When managing a complex or unusual situation involving the transfer of care or multiple specialties, conduct a ‘safety huddle’ – a structured briefing for the leaders of key clinical teams.

6th

The paediatric/neonatal team must be informed of pertinent risk factors for a compromised baby in a timely and consistent manner.

7th

Staff tasked with CTG interpretation must have documented evidence of annual training.

8th

NICE guidance on when to switch from intermittent auscultation to continuous CTG monitoring should be followed. This requires regular reassessment of risk during labour.

9th

Decision making is more difficult when staff feel stressed and/or tired. A different perspective improves the chances of making a safe decision.

10th

If therapeutic hypothermia is being considered, continuous monitoring of core temperature must be undertaken. Early efforts to passively cool the baby should also be considered (turn off the heater, take off the hat).

  

The two top-ranked recommendations were the human factors recommendations relating to oversight of activity on the delivery suite and understanding situational awareness.

 

Selecting implementation tools

We then asked the attendees what implementation tools they would most like to help them in their units.

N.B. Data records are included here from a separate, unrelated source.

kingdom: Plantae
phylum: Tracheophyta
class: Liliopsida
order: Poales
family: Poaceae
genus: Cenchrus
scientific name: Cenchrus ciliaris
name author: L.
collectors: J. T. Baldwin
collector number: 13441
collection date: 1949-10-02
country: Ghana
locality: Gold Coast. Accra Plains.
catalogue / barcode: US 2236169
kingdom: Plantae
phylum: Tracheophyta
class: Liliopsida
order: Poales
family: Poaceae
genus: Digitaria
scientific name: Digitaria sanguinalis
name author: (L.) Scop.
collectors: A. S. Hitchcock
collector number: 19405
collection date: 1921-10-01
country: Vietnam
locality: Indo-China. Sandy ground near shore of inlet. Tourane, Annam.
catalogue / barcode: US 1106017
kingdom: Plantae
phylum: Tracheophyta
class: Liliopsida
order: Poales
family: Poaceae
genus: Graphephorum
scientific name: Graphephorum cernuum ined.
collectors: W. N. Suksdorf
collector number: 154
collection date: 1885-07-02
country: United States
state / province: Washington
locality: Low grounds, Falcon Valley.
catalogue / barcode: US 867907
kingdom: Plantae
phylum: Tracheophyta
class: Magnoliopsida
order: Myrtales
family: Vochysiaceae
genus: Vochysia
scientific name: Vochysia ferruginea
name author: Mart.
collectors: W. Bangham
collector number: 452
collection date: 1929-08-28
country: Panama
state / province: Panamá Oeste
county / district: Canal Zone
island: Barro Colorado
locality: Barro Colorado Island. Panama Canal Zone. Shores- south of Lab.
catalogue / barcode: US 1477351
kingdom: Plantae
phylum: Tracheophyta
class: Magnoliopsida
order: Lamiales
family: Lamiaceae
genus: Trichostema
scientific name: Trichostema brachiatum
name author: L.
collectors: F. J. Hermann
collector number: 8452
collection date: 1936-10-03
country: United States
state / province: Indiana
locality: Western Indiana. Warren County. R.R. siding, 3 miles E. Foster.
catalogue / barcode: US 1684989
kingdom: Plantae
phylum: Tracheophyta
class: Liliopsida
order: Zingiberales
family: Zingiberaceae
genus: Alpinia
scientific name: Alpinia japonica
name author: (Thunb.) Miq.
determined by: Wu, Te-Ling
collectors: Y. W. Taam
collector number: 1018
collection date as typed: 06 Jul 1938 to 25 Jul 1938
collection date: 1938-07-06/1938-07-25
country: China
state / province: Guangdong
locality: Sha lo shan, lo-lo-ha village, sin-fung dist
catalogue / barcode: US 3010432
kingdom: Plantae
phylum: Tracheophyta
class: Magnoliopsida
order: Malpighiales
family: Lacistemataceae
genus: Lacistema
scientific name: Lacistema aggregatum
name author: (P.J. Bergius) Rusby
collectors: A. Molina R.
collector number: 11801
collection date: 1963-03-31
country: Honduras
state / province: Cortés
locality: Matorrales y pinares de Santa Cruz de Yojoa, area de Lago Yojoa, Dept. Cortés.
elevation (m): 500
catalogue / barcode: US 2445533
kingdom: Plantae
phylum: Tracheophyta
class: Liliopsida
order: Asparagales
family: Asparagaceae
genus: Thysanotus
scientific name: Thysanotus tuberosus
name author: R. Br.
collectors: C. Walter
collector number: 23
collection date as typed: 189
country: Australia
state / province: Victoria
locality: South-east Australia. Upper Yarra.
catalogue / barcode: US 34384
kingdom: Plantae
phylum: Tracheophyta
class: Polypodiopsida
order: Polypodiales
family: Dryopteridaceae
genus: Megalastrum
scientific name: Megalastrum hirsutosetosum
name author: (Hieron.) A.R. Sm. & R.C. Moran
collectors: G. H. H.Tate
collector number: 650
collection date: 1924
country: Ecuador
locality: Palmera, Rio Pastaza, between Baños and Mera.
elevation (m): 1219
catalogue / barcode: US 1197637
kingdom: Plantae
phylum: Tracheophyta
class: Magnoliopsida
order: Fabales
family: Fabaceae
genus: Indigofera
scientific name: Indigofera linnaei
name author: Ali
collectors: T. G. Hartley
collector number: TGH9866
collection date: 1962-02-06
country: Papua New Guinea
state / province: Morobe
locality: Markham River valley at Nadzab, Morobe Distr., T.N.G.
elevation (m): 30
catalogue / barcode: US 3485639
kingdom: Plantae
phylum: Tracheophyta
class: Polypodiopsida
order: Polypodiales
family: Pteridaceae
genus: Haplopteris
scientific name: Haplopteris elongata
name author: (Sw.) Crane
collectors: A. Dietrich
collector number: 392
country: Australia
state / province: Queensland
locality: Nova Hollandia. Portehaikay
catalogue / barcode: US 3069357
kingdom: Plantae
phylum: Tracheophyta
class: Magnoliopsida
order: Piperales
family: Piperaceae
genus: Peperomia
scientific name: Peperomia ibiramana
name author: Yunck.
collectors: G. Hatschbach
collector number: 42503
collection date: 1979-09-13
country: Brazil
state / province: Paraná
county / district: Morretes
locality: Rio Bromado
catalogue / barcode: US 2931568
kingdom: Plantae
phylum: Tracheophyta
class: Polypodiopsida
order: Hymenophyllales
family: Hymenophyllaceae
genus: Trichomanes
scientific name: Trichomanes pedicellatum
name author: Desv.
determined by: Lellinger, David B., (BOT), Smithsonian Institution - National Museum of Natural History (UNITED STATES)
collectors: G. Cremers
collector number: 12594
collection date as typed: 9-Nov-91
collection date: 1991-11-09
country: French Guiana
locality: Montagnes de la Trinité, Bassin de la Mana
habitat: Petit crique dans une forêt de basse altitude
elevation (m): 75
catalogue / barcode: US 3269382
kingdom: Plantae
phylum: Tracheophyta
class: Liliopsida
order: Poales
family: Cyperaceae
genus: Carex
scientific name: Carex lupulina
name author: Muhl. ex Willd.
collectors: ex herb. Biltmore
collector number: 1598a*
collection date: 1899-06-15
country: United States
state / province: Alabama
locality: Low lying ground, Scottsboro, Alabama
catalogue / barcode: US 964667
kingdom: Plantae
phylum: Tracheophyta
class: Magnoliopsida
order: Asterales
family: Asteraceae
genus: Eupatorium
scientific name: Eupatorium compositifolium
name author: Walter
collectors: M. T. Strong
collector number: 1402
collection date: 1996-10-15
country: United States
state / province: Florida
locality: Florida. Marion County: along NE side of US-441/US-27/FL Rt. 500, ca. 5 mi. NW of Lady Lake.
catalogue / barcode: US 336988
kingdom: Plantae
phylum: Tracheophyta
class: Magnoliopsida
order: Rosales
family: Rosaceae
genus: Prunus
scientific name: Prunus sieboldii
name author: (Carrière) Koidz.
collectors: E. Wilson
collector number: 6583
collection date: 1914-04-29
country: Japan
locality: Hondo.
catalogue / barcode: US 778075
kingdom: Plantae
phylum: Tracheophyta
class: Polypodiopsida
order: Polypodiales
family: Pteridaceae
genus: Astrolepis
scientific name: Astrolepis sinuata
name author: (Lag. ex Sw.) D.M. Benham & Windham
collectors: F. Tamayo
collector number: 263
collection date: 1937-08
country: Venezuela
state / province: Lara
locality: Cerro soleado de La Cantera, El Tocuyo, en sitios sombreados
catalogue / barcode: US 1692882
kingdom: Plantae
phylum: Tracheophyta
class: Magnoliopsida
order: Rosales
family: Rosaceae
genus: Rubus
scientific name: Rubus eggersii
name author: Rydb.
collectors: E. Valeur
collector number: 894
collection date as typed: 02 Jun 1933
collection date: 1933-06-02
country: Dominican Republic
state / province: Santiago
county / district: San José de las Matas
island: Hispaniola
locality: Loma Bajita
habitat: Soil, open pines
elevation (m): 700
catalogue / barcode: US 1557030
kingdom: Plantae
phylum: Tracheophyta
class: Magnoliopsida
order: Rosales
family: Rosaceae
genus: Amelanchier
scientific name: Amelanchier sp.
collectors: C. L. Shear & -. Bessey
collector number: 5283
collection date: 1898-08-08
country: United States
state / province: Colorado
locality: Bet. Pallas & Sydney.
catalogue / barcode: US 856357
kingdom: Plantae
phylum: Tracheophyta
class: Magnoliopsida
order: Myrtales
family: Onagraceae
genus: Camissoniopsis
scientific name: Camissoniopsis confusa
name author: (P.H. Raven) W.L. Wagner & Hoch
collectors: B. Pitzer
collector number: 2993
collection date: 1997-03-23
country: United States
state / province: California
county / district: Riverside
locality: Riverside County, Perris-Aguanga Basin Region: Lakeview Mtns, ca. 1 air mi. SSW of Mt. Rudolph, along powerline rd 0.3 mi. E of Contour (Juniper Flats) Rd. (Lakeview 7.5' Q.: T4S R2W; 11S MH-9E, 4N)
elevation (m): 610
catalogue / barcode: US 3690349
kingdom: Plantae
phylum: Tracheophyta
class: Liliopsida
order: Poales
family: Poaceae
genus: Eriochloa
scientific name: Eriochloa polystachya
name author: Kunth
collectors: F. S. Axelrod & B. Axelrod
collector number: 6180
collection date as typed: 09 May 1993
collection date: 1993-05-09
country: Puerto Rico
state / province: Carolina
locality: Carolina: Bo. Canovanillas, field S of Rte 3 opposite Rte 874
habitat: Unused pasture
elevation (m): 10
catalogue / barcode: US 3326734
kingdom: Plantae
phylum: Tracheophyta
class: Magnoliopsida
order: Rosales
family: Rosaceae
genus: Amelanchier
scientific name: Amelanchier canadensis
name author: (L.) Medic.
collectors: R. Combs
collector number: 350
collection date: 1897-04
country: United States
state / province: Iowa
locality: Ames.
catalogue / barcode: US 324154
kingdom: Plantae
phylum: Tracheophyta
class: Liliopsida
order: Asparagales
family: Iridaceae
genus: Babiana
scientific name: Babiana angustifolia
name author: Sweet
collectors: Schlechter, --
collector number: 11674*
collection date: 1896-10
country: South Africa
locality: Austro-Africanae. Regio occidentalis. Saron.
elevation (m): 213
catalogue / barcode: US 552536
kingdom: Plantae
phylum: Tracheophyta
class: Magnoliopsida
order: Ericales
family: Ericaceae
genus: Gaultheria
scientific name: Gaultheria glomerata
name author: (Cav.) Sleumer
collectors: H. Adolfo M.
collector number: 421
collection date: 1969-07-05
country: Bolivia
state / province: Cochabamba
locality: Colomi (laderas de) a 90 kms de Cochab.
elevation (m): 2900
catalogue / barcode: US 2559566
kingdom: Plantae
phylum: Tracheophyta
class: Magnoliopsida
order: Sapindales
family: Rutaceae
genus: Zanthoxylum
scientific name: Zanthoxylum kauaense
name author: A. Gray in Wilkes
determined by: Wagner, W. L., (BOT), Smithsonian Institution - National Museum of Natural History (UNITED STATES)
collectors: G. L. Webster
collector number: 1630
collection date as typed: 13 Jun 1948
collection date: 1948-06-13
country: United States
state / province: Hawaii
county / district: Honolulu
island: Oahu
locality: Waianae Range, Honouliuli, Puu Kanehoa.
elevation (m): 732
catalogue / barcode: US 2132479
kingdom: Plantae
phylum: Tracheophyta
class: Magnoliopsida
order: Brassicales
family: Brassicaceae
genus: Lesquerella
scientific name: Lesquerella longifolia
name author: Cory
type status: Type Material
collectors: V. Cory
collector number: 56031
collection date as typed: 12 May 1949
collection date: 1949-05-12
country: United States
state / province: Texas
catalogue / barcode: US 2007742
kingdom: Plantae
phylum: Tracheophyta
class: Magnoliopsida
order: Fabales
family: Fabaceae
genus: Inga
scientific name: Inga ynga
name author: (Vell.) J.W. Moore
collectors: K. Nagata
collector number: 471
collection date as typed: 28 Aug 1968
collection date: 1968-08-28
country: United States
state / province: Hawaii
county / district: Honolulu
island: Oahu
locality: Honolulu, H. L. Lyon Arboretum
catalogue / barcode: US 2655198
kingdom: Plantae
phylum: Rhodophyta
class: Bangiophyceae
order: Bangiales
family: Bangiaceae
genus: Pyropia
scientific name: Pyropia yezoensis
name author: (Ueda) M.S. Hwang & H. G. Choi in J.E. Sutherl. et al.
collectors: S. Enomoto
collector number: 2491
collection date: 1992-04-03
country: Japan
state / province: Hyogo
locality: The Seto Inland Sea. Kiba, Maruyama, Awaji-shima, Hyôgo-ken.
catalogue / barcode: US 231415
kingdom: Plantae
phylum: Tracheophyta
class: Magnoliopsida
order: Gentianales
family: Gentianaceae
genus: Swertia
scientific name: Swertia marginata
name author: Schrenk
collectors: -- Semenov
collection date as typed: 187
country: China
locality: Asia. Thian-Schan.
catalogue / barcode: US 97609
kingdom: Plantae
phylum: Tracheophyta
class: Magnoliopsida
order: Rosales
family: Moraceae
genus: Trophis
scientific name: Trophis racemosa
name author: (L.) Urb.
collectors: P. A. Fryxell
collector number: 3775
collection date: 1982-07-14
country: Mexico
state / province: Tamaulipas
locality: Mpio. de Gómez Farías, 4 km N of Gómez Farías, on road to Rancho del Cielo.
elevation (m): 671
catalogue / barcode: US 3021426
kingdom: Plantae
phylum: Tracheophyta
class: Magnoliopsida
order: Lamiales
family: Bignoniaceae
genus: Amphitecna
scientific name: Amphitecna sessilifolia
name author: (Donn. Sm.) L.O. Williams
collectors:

Those relevant to human factors included:

  • Training scenarios
  • Culture shift
  • Human factors training specific to maternity and birth centre.
  • Triggers that midwives/junior doctors can use to insist that the Consultant is present
  • Checklist
  • Training video
  • Human factors training package/presentation
  • Human factor training
  • Other unit’s experience as an example
  • Collated learning from human factor issues

 

Implementation ‘mini-toolkit’

Based on the feedback we received and the need to make an implementation toolkit that was as close to cost-neutral as possible for trusts and health boards to use, we decided to develop a ‘mini-toolkit’ for situational awareness. 
It should have no resource implication for maternity providers to implement.

 

In collaboration with the Norfolk and Norwich University Hospitals NHS Foundation Trust and Atrainability (a human factors consulting firm), we created a mini-toolkit consisting of three elements, aimed at supporting implementation of the human factors recommendations about maintaining a helicopter view and situational awareness. This is a complex educational intervention that aims to change behaviours by reinforcing the video learning with simulation.